Blog – La guerra dalla cameretta
Ci sono immagini che colpiscono più di altre. In questi mesi abbiamo letto che molti giovani, sia ucraini sia russi, vengono addestrati a guidare droni militari. Ragazzi che al mattino vanno a scuola, il pomeriggio fanno i compiti, trascorrono qualche ora davanti a uno schermo a individuare e colpire obiettivi nemici, poi escono per andare in palestra, incontrano gli amici o guardano una serie su Netflix. Naturalmente sanno che non si tratta di un videogioco. Sanno che dall’altra parte ci sono uomini veri. Eppure la modalità con cui l’azione viene compiuta assomiglia terribilmente a quella di un videogioco: uno schermo, un joystick, un bersaglio, un comando da impartire.
Forse uno dei tratti più inquietanti della storia umana è proprio questo progressivo allontanamento tra chi compie un’azione e chi ne subisce le conseguenze. Se un uomo uccide con un pugnale, guarda negli occhi la vittima. Ne sente il grido. Vede il volto deformato dal dolore. La sua camicia si sporca del sangue che sgorga dalla ferita. L’azione e il suo effetto sono inseparabili. Con la spada la distanza aumenta già un poco. Con l’arco e la freccia aumenta ancora. Con la pistola e il fucile cresce ulteriormente. Chi preme il grilletto è sempre più lontano dal corpo che cade. Poi arrivano i cannoni. Arrivano i missili. Arrivano gli aerei che bombardano città intere. Chi decide e chi esegue non vede quasi mai i volti delle persone coinvolte. Vede mappe, coordinate, statistiche, obiettivi strategici.
Con i droni si compie un ulteriore passo. La guerra entra nelle case. Il campo di battaglia si trasferisce sullo schermo di un computer. L’operatore può trovarsi a centinaia di chilometri di distanza, seduto su una sedia ergonomica, con una tazza di caffè accanto. Pochi minuti dopo aver colpito un bersaglio può uscire a fare una passeggiata o telefonare a un amico. Non è una questione di maggiore o minore responsabilità morale. Chi uccide resta responsabile delle proprie azioni. Ma è una questione di percezione umana. Più aumenta la distanza, più diventa facile dimenticare che dietro un punto luminoso sullo schermo c’è un volto, una storia, una madre, un padre, un figlio.
La tecnologia ci offre strumenti sempre più potenti, ma non necessariamente ci rende più consapevoli. Anzi, talvolta rischia di anestetizzare la nostra coscienza. Ci abituiamo a vedere simboli invece di persone, bersagli invece di esseri umani, numeri invece di vite. Per questo colpiscono le parole di papa Leone XIV, che più volte ha invitato a guardare il volto delle vittime. È un’espressione semplice, ma profondamente rivoluzionaria. Guardare il volto significa rifiutare l’astrazione. Significa ricordare che ogni morto aveva un nome, che ogni ferito aveva dei sogni, che ogni profugo aveva una casa. Lo stesso Papa ha chiesto ai giornalisti di non raccontare la guerra come se fosse un videogioco. È una tentazione che riguarda tutti, non soltanto chi fa informazione. Riguarda anche noi spettatori, che rischiamo di consumare immagini di distruzione con la stessa superficialità con cui scorriamo i contenuti sui social. Forse la pace comincia proprio da qui: dal recupero dei volti. Finché vedremo soltanto punti su uno schermo sarà sempre possibile premere un pulsante. Quando invece torneremo a vedere persone, ogni gesto diventerà più difficile, ogni decisione più pesante, ogni guerra più insopportabile.
────────────────────────────────────────
- [COMPITO]
Puoi trascrivere fedelmente il passo del testo sulla guerra con i droni da "Blog – La guerra" a "comando da impartire."?

[Dati per la comprensione dei grafici]
────────────────────────────────────────
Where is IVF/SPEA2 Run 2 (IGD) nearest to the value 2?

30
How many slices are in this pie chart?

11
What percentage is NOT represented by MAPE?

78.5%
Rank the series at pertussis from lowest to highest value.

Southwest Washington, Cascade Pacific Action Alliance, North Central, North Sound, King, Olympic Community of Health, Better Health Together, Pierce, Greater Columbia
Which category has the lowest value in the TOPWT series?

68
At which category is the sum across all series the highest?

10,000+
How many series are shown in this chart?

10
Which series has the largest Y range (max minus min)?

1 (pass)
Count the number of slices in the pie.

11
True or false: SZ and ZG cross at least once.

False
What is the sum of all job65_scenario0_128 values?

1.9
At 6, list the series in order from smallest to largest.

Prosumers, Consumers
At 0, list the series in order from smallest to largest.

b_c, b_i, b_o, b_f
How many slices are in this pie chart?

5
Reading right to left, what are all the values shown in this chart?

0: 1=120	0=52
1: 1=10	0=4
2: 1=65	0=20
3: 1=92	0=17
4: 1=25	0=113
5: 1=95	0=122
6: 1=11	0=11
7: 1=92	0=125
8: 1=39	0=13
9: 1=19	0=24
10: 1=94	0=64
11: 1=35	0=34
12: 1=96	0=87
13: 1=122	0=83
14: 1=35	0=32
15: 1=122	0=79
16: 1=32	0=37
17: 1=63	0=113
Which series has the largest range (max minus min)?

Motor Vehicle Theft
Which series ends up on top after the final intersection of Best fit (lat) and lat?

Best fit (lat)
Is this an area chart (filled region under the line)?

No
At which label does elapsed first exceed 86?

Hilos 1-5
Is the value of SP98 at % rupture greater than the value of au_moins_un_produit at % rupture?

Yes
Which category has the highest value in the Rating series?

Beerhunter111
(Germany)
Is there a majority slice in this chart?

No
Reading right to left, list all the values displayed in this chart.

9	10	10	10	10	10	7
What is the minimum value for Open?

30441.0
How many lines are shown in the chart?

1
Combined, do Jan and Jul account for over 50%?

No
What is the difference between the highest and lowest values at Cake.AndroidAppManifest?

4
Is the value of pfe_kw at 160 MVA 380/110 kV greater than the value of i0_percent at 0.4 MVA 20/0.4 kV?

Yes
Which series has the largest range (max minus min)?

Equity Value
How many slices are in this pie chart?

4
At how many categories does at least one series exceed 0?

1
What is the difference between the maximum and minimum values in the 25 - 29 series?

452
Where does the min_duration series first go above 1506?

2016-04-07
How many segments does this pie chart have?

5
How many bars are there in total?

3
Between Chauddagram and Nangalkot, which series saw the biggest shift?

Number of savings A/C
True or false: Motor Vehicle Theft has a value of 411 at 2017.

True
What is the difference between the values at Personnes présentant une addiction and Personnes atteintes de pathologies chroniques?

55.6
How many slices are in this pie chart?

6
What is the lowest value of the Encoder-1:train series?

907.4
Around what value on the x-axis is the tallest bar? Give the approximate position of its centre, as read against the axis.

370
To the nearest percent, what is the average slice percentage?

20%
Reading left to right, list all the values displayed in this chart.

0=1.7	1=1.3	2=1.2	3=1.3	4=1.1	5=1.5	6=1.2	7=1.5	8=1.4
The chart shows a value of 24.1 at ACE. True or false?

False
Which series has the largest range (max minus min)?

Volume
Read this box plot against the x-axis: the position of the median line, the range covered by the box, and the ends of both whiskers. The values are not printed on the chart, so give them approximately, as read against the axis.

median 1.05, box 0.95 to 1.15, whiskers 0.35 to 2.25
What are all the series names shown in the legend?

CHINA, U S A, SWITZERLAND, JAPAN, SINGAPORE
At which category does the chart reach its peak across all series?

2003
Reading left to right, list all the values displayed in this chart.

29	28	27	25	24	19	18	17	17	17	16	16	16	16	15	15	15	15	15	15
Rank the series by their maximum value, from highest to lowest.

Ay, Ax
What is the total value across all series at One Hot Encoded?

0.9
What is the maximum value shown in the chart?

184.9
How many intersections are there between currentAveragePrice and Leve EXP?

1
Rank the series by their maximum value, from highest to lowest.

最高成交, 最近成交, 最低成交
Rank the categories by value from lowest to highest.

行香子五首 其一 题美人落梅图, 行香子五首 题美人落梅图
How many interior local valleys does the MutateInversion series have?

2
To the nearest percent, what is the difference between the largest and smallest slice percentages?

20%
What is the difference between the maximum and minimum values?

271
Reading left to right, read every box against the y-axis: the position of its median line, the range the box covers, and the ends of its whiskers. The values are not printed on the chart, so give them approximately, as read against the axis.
────────────────────────────────────────
- [RISPOSTA]
Blog – La guerra dalla cameretta
Ci sono immagini che colpiscono più di altre. In questi mesi abbiamo letto che molti giovani, sia ucraini sia russi, vengono addestrati a guidare droni militari. Ragazzi che al mattino vanno a scuola, il pomeriggio fanno i compiti, trascorrono qualche ora davanti a uno schermo a individuare e colpire obiettivi nemici, poi escono per andare in palestra, incontrano gli amici o guardano una serie su Netflix. Naturalmente sanno che non si tratta di un videogioco. Sanno che dall’altra parte ci sono uomini veri. Eppure la modalità con cui l’azione viene compiuta assomiglia terribilmente a quella di un videogioco: uno schermo, un joystick, un bersaglio, un comando da impartire.